__Arbeitsauftrag A__
In welcher Stadt hat Benedikt Stahl laut dem Text zum Symposium der „Aktion für gutes Bauen“ sein Büro?
__Arbeitsauftrag B__
Stimmen die folgenden Aussagen mit dem Text zum Symposium der „Aktion für gutes Bauen“ überein? Beantworten Sie jede mit Ja oder Nein und führen Sie die entscheidenden Worte des Textes wörtlich an.
(i) Benedikt Stahl unterrichtet an der Alanus-Hochschule.
(ii) Benedikt Stahl hat sein Büro in Bonn.
(iii) Was Benedikt Stahl sagt, verstehen nur Architekten-Kollegen.
__Arbeitsauftrag C__
Nennen Sie alle geografischen Namen von Orten und Kreisen, die im Text zum Symposium der „Aktion für gutes Bauen“ vorkommen.

Kreis Düren: Symposium der „Aktion für gutes Bauen”

Kreis Düren: Symposium der „Aktion für gutes Bauen”

Benedikt Stahl ist unbestreitbar ein kluger Kopf. Vor allem hat der Experte für künstlerisch und sozial gelungene Häuser, der sein Büro in Düsseldorf unterhält und zudem an der Alanus-Hochschule in Alfter bei Bonn unterrichtet, einen unschätzbaren Vorteil: Er kann sich so ausdrücken, dass sich das Gesagte nicht nur Architekten-Kollegen erschließt.

__Zu prüfende Daten__
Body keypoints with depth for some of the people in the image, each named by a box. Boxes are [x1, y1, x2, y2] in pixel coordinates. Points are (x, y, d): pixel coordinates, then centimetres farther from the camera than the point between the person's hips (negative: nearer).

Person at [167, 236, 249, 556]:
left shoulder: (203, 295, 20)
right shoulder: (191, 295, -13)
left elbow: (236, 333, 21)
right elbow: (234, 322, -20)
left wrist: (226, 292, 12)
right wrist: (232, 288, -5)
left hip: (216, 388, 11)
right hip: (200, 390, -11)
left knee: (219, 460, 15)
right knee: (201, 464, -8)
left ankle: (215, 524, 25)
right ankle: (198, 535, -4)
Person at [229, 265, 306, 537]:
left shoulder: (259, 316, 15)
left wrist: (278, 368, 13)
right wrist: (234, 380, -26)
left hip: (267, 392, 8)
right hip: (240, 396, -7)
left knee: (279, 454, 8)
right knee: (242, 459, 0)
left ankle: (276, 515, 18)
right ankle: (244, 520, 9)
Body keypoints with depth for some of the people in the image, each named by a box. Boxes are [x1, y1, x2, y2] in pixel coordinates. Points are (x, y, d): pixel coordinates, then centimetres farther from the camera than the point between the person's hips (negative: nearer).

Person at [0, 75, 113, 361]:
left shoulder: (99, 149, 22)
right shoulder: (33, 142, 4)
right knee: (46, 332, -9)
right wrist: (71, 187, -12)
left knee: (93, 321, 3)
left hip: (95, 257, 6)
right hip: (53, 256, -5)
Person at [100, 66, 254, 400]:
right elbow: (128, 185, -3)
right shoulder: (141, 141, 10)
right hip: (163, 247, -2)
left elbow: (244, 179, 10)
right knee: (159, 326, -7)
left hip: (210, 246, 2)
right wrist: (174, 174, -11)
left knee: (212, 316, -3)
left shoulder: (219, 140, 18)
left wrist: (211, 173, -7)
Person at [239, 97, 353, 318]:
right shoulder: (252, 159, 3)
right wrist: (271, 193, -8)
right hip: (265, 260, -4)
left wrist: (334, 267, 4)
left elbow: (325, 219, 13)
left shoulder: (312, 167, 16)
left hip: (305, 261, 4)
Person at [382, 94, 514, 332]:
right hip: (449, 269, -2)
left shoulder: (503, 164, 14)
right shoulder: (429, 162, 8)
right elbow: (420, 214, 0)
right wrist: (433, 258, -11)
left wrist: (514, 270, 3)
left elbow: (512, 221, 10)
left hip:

__Antwort A__
In Düsseldorf.

__Antwort B__
(i) Ja: „zudem an der Alanus-Hochschule in Alfter bei Bonn unterrichtet“
(ii) Nein: „der sein Büro in Düsseldorf unterhält“
(iii) Nein: „dass sich das Gesagte nicht nur Architekten-Kollegen erschließt“

__Antwort C__
Kreis Düren, Düsseldorf, Alfter, Bonn